I'm not convinced in changing the spec as using ? mode means explicitly specifying the non-called bases as having confidence 0, which doesn't happen in all data as far as I can see.

At the time of writing the spec I think I had a grand total of one real called read (it was somewhat chicken and egg), but that was called end to end and non-methylated bases were simply absent.

Looking at one of the PacBio called data sets, I do indeed see it's not specifying . or ?, but it appears to be a hybrid between the two. It has long regions of no call, and then calls bases within a region without explicit mode. Eg:

Mm:Z:C+m,2932,0,5,2,2,2,6,6,3,3,3,0,...
Ml:B:C,254,255,223,247,255,255,187,232,175,7...
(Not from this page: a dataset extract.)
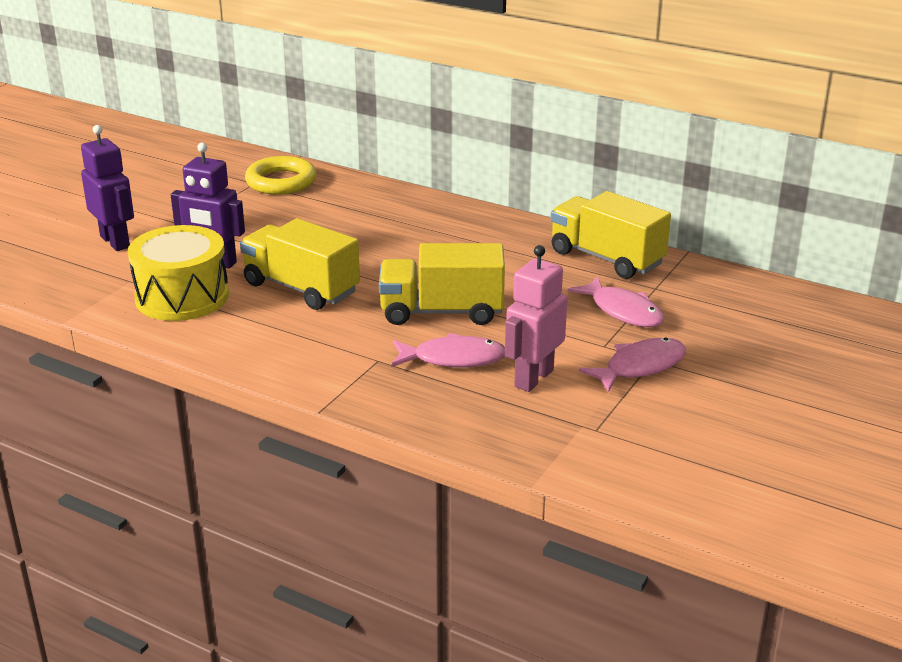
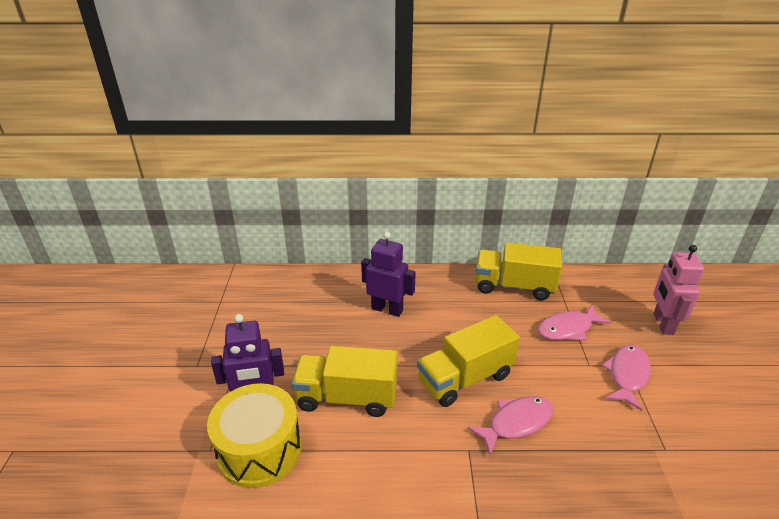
camera: 30 degrees left, 5 degrees up
(115, 242) = (150, 409): purple robot -> purple robot (387, 309)
(281, 181) = (240, 293): yellow ring -> none
(533, 378) = (582, 417): pink robot -> pink robot (662, 324)
(623, 311) = (568, 329): pink fish -> pink fish turned 135 degrees clockwise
So the 2932 skip is almost certainly skipping an initial region (maybe related to 4533S in the alignment? I haven't counted the Cs but it seems far too many), and then it's reporting methylation status for bases that it thinks have been methylated only. That bit at least is adhering to the spec as written. I don't see many 0 confidence values in the Ml tag. So I think the problem here is the partial calling over a specific range.

If we start changing to spec to fit the incorrect software then we'll probably then get a complaint from another vendor saying that by changing the defaults we've altered the meaning of their data which doesn't write out those runs of 0s.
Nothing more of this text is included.